═══ DATA FOR PROCESSING ═══
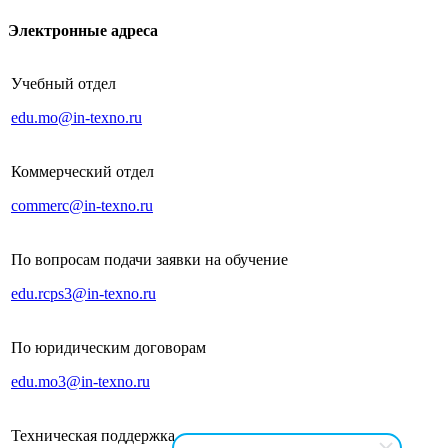
Электронные адреса
Учебный отдел
edu.mo@in-texno.ru
Коммерческий отдел
commerc@in-texno.ru
По вопросам подачи заявки на обучение
edu.rcps3@in-texno.ru
По юридическим договорам
edu.mo3@in-texno.ru
Техническая поддержка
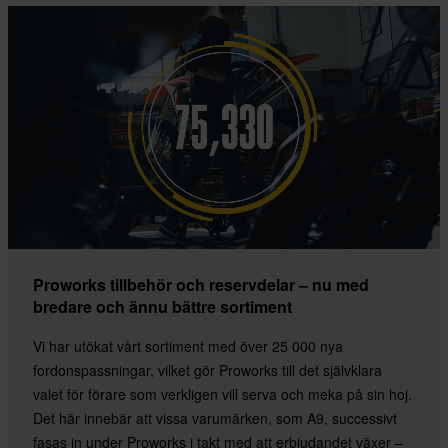
Proworks tillbehör och reservdelar – nu med
bredare och ännu bättre sortiment
Vi har utökat vårt sortiment med över 25 000 nya
fordonspassningar, vilket gör Proworks till det självklara
valet för förare som verkligen vill serva och meka på sin hoj.
Det här innebär att vissa varumärken, som A9, successivt
fasas in under Proworks i takt med att erbjudandet växer –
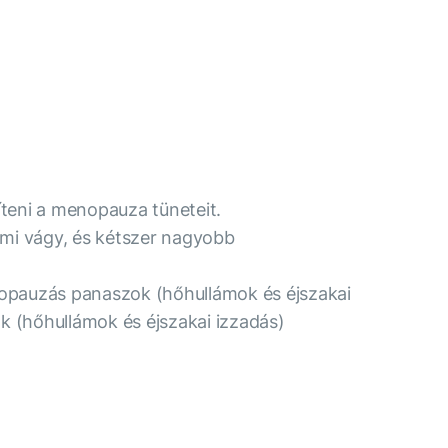
híteni a menopauza tüneteit.
emi vágy, és kétszer nagyobb
opauzás panaszok (hőhullámok és éjszakai
k (hőhullámok és éjszakai izzadás)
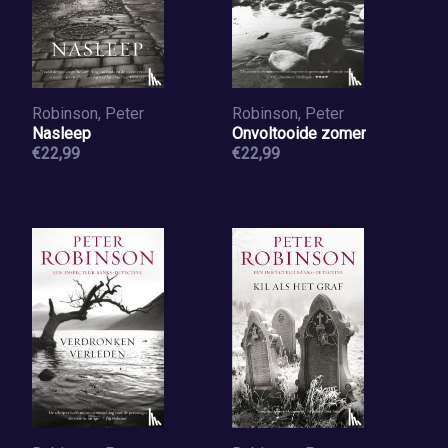
Robinson, Peter
Robinson, Peter
Nasleep
Onvoltooide zomer
€22,99
€22,99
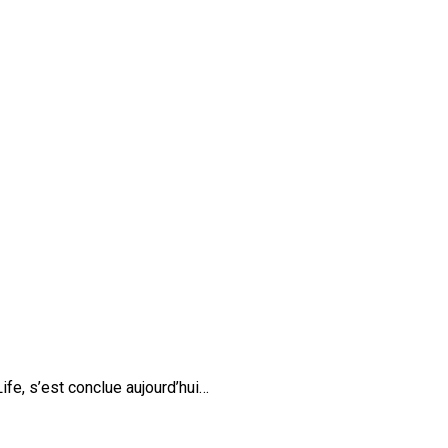
e, s’est conclue aujourd’hui…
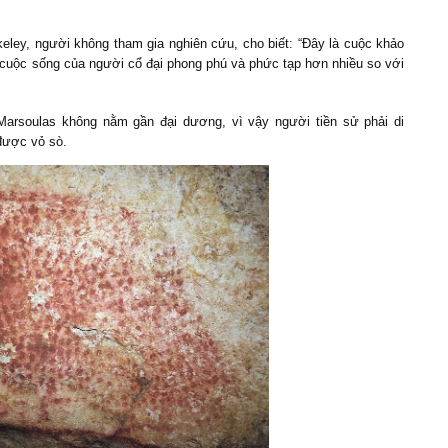
keley, người không tham gia nghiên cứu, cho biết: “Đây là cuộc khảo
 cuộc sống của người cổ đại phong phú và phức tạp hơn nhiều so với
arsoulas không nằm gần đại dương, vì vậy người tiền sử phải di
được vỏ sò.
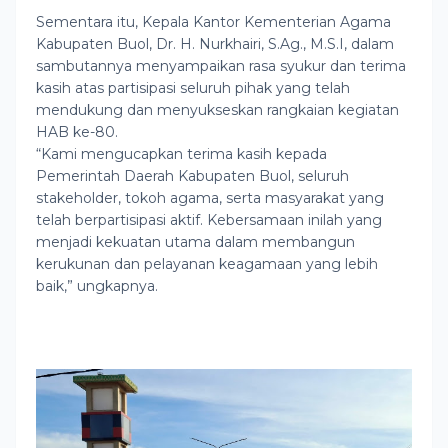
Sementara itu, Kepala Kantor Kementerian Agama
Kabupaten Buol, Dr. H. Nurkhairi, S.Ag., M.S.I, dalam
sambutannya menyampaikan rasa syukur dan terima
kasih atas partisipasi seluruh pihak yang telah
mendukung dan menyukseskan rangkaian kegiatan
HAB ke-80.
“Kami mengucapkan terima kasih kepada
Pemerintah Daerah Kabupaten Buol, seluruh
stakeholder, tokoh agama, serta masyarakat yang
telah berpartisipasi aktif. Kebersamaan inilah yang
menjadi kekuatan utama dalam membangun
kerukunan dan pelayanan keagamaan yang lebih
baik,” ungkapnya.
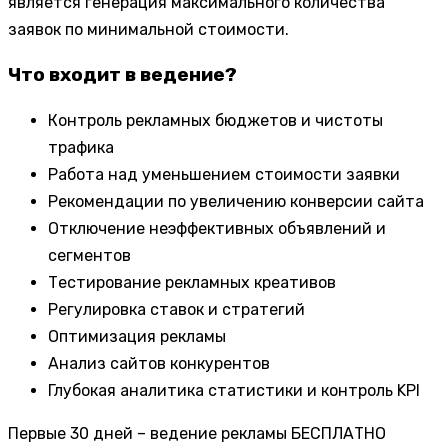
является генерация максимального количества
заявок по минимальной стоимости.
Что входит в ведение?
Контроль рекламных бюджетов и чистоты
трафика
Работа над уменьшением стоимости заявки
Рекомендации по увеличению конверсии сайта
Отключение неэффективных объявлений и
сегментов
Тестирование рекламных креативов
Регулировка ставок и стратегий
Оптимизация рекламы
Анализ сайтов конкурентов
Глубокая аналитика статистики и контроль KPI
Первые 30 дней – ведение рекламы БЕСПЛАТНО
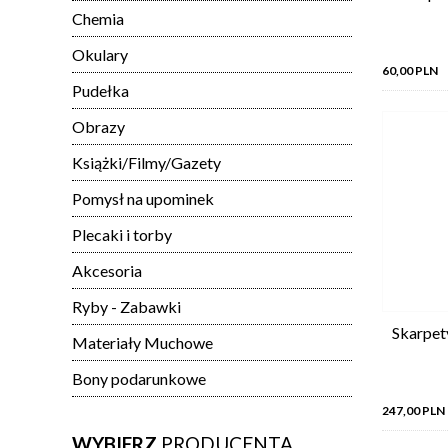
Chemia
Okulary
60,00 PLN
Pudełka
Obrazy
Książki/Filmy/Gazety
Pomysł na upominek
Plecaki i torby
Akcesoria
Ryby - Zabawki
Skarpet
Materiały Muchowe
Bony podarunkowe
247,00 PLN
WYBIERZ
PRODUCENTA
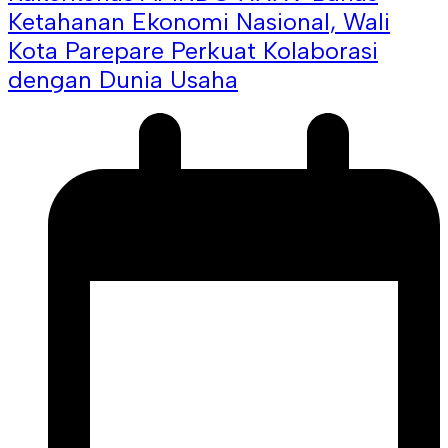
Ketahanan Ekonomi Nasional, Wali
Kota Parepare Perkuat Kolaborasi
dengan Dunia Usaha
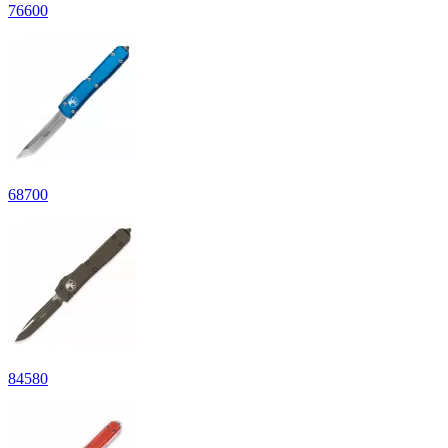
76
600
68
700
84
580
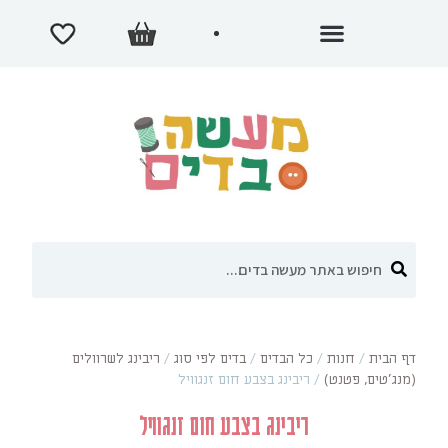
דף הבית
/
חנות
/
כל הבדים
/
בדים לפי סוג
/
ריבינג לשרוולים
(מנג'טים, פטנט)
/
ריבינג בצבע חום זנגוויל
ריבינג בצבע חום זנגוויל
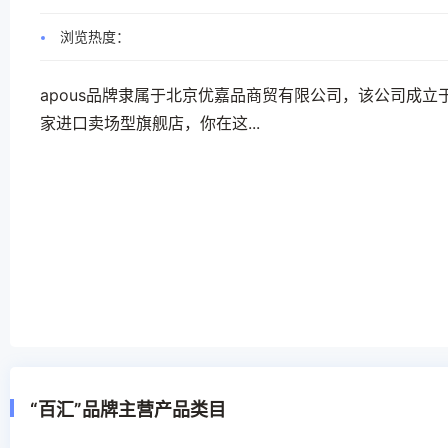
浏览热度：
apous品牌隶属于北京优嘉品商贸有限公司，该公司成立
家进口卖场型旗舰店，你在这...
“百汇”品牌主营产品类目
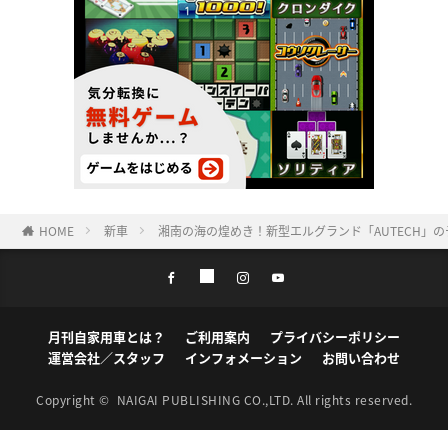
HOME
新車
湘南の海の煌めき！新型エルグランド「AUTECH」
月刊自家用車とは？
ご利用案内
プライバシーポリシー
運営会社／スタッフ
インフォメーション
お問い合わせ
Copyright ©
NAIGAI PUBLISHING CO.,LTD.
All rights reserved.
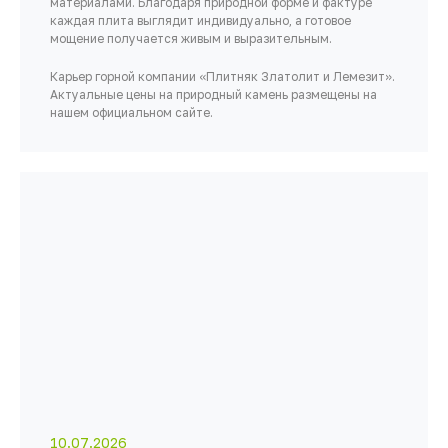
материалами. Благодаря природной форме и фактуре
каждая плита выглядит индивидуально, а готовое
мощение получается живым и выразительным.
Карьер горной компании «Плитняк Златолит и Лемезит».
Актуальные цены на природный камень размещены на
нашем официальном сайте.
10.07.2026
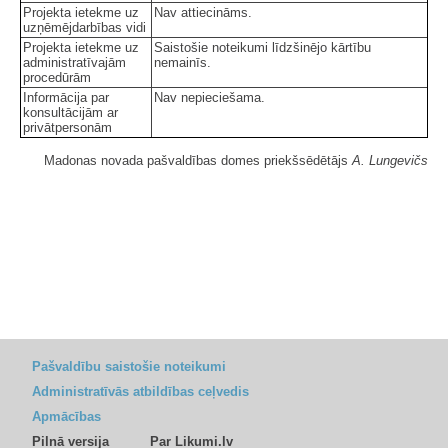
Projekta ietekme uz
Nav attiecināms.
uzņēmējdarbības vidi
Projekta ietekme uz
Saistošie noteikumi līdzšinējo kārtību
administratīvajām
nemainīs.
procedūrām
Informācija par
Nav nepieciešama.
konsultācijām ar
privātpersonām
Madonas novada pašvaldības domes priekšsēdētājs
A. Lungevičs
Pašvaldību saistošie noteikumi
Administratīvās atbildības ceļvedis
Apmācības
Pilnā versija
Par Likumi.lv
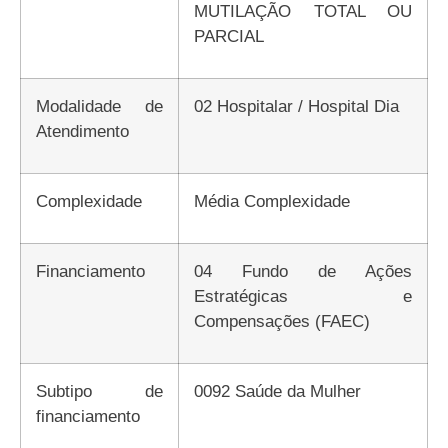
MUTILAÇÃO TOTAL OU
PARCIAL
Modalidade de
02 Hospitalar / Hospital Dia
Atendimento
Complexidade
Média Complexidade
Financiamento
04 Fundo de Ações
Estratégicas e
Compensações (FAEC)
Subtipo de
0092 Saúde da Mulher
financiamento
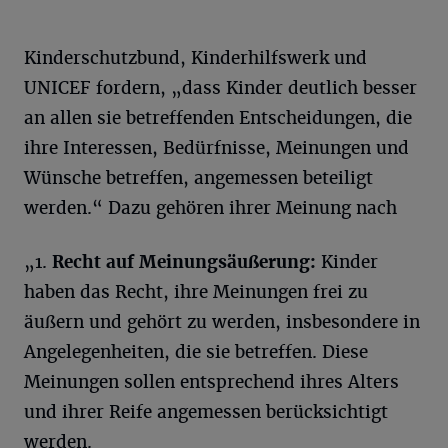
Kinderschutzbund, Kinderhilfswerk und
UNICEF fordern, „dass Kinder deutlich besser
an allen sie betreffenden Entscheidungen, die
ihre Interessen, Bedürfnisse, Meinungen und
Wünsche betreffen, angemessen beteiligt
werden.“ Dazu gehören ihrer Meinung nach
„1.
Recht auf Meinungsäußerung:
Kinder
haben das Recht, ihre Meinungen frei zu
äußern und gehört zu werden, insbesondere in
Angelegenheiten, die sie betreffen. Diese
Meinungen sollen entsprechend ihres Alters
und ihrer Reife angemessen berücksichtigt
werden.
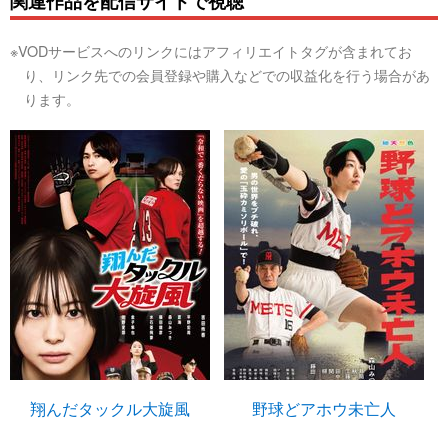
関連作品を配信サイトで視聴
※VODサービスへのリンクにはアフィリエイトタグが含まれてお
り、リンク先での会員登録や購入などでの収益化を行う場合があ
ります。
翔んだタックル大旋風
野球どアホウ未亡人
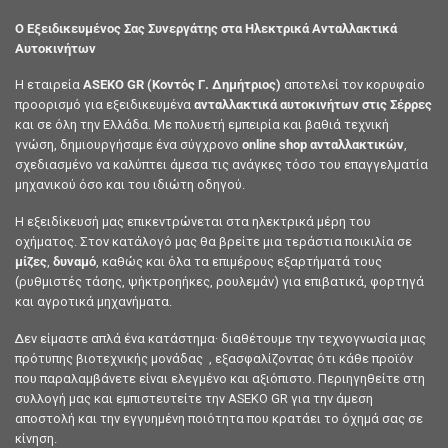
Ο Εξειδικευμένος Σας Συνεργάτης στα Ηλεκτρικά Ανταλλακτικά
Αυτοκινήτων
Η εταιρεία
ASEKO GR (Κοντός Γ. Δημήτριος)
αποτελεί τον κορυφαίο
προορισμό για εξειδικευμένα
ανταλλακτικά αυτοκινήτων στις Σέρρες
και σε όλη την Ελλάδα. Με πολυετή εμπειρία και βαθιά τεχνική
γνώση, δημιουργήσαμε ένα σύγχρονο
online shop ανταλλακτικών
,
σχεδιασμένο να καλύπτει άμεσα τις ανάγκες τόσο του επαγγελματία
μηχανικού όσο και του ιδιώτη οδηγού.
Η εξειδίκευσή μας επικεντρώνεται στα ηλεκτρικά μέρη του
οχήματος. Στον κατάλογό μας θα βρείτε μια τεράστια ποικιλία σε
μίζες
,
δυναμό
, καθώς και όλα τα επιμέρους εξαρτήματά τους
(ρυθμιστές τάσης, ψήκτροηήκες, ρουλεμάν) για επιβατικά, φορτηγά
και αγροτικά μηχανήματα.
Δεν είμαστε απλά ένα κατάστημα· διαθέτουμε την τεχνογνωσία μιας
πρότυπης βιοτεχνικής μονάδας , εξασφαλίζοντας ότι κάθε προϊόν
που παραλαμβάνετε είναι ελεγμένο και αξιόπιστο. Περιηγηθείτε στη
συλλογή μας και εμπιστευτείτε την ASEKO GR για την άμεση
αποστολή και την εγγυημένη ποιότητα που κρατάει το όχημά σας σε
κίνηση.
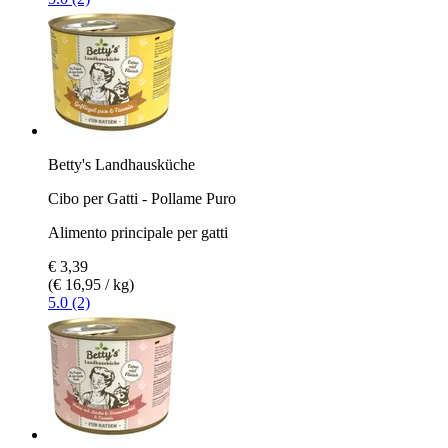
Betty's Landhausküche
Cibo per Gatti - Pollame Puro
Alimento principale per gatti
€ 3,39
(€ 16,95 / kg)
5.0 (2)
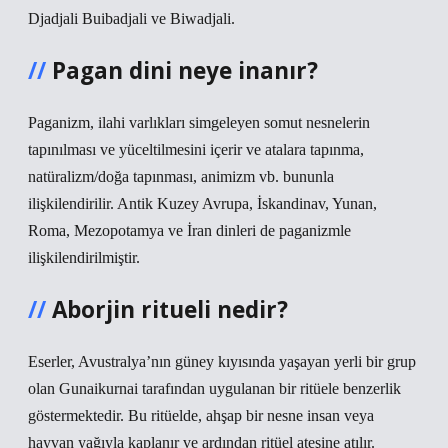
Djadjali Buibadjali ve Biwadjali.
Pagan dini neye inanır?
Paganizm, ilahi varlıkları simgeleyen somut nesnelerin
tapınılması ve yüceltilmesini içerir ve atalara tapınma,
natüralizm/doğa tapınması, animizm vb. bununla
ilişkilendirilir. Antik Kuzey Avrupa, İskandinav, Yunan,
Roma, Mezopotamya ve İran dinleri de paganizmle
ilişkilendirilmiştir.
Aborjin ritueli nedir?
Eserler, Avustralya’nın güney kıyısında yaşayan yerli bir grup
olan Gunaikurnai tarafından uygulanan bir ritüele benzerlik
göstermektedir. Bu ritüelde, ahşap bir nesne insan veya
hayvan yağıyla kaplanır ve ardından ritüel ateşine atılır.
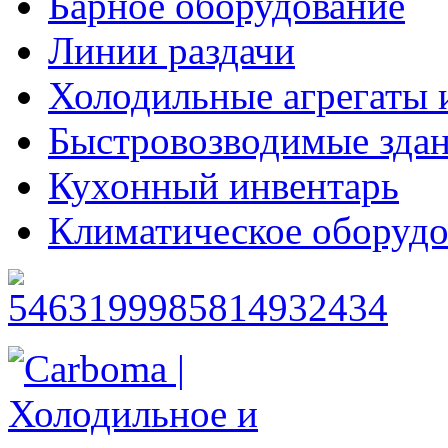
Барное оборудование
Линии раздачи
Холодильные агрегаты 
Быстровозводимые зда
Кухонный инвентарь
Климатическое оборудо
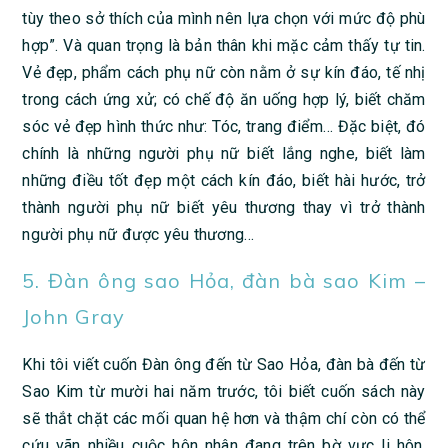
tùy theo sở thích của mình nên lựa chọn với mức độ phù
hợp”. Và quan trọng là bản thân khi mặc cảm thấy tự tin.
Vẻ đẹp, phẩm cách phụ nữ còn nằm ở sự kín đáo, tế nhị
trong cách ứng xử; có chế độ ăn uống hợp lý, biết chăm
sóc vẻ đẹp hình thức như: Tóc, trang điểm… Đặc biệt, đó
chính là những người phụ nữ biết lắng nghe, biết làm
những điều tốt đẹp một cách kín đáo, biết hài hước, trở
thành người phụ nữ biết yêu thương thay vì trở thành
người phụ nữ được yêu thương…
5. Đàn ông sao Hỏa, đàn bà sao Kim –
John Gray
Khi tôi viết cuốn Đàn ông đến từ Sao Hỏa, đàn bà đến từ
Sao Kim từ mười hai năm trước, tôi biết cuốn sách này
sẽ thắt chặt các mối quan hệ hơn và thậm chí còn có thể
cứu vãn nhiều cuộc hôn nhân đang trên bờ vực li hôn.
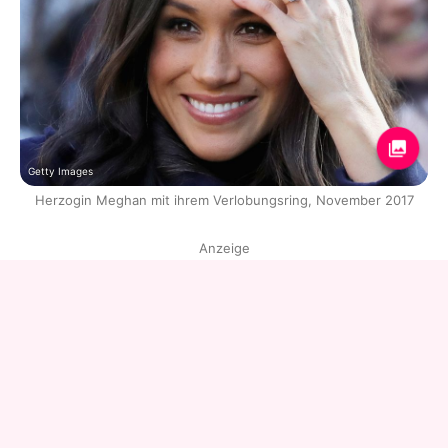
Getty Images
Herzogin Meghan mit ihrem Verlobungsring, November 2017
Anzeige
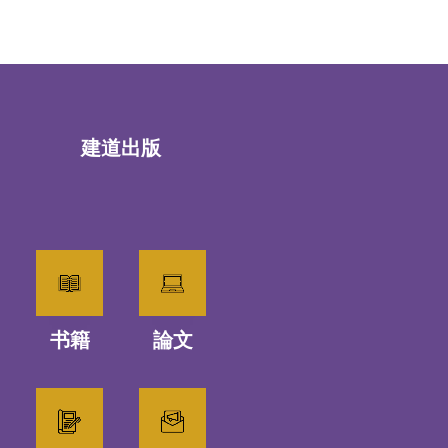
建道出版
书籍
論文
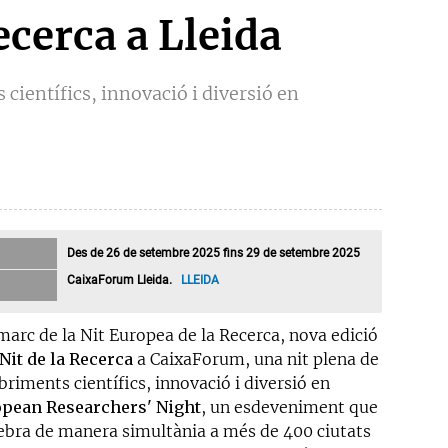
ecerca a Lleida
científics, innovació i diversió en
Des de 26 de setembre 2025 fins 29 de setembre 2025
CaixaForum Lleida.
LLEIDA
marc de la Nit Europea de la Recerca, nova edició
Nit de la Recerca
a CaixaForum, una nit plena de
riments científics, innovació i diversió en
pean Researchers' Night
, un esdeveniment que
lebra de manera simultània a més de 400 ciutats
═══
Show all lines in the records above that hold "kasih".

OUTPUT FOR THIS EXERCISE —
kasih atas partisipasi seluruh pihak yang telah
“Kami mengucapkan terima kasih kepada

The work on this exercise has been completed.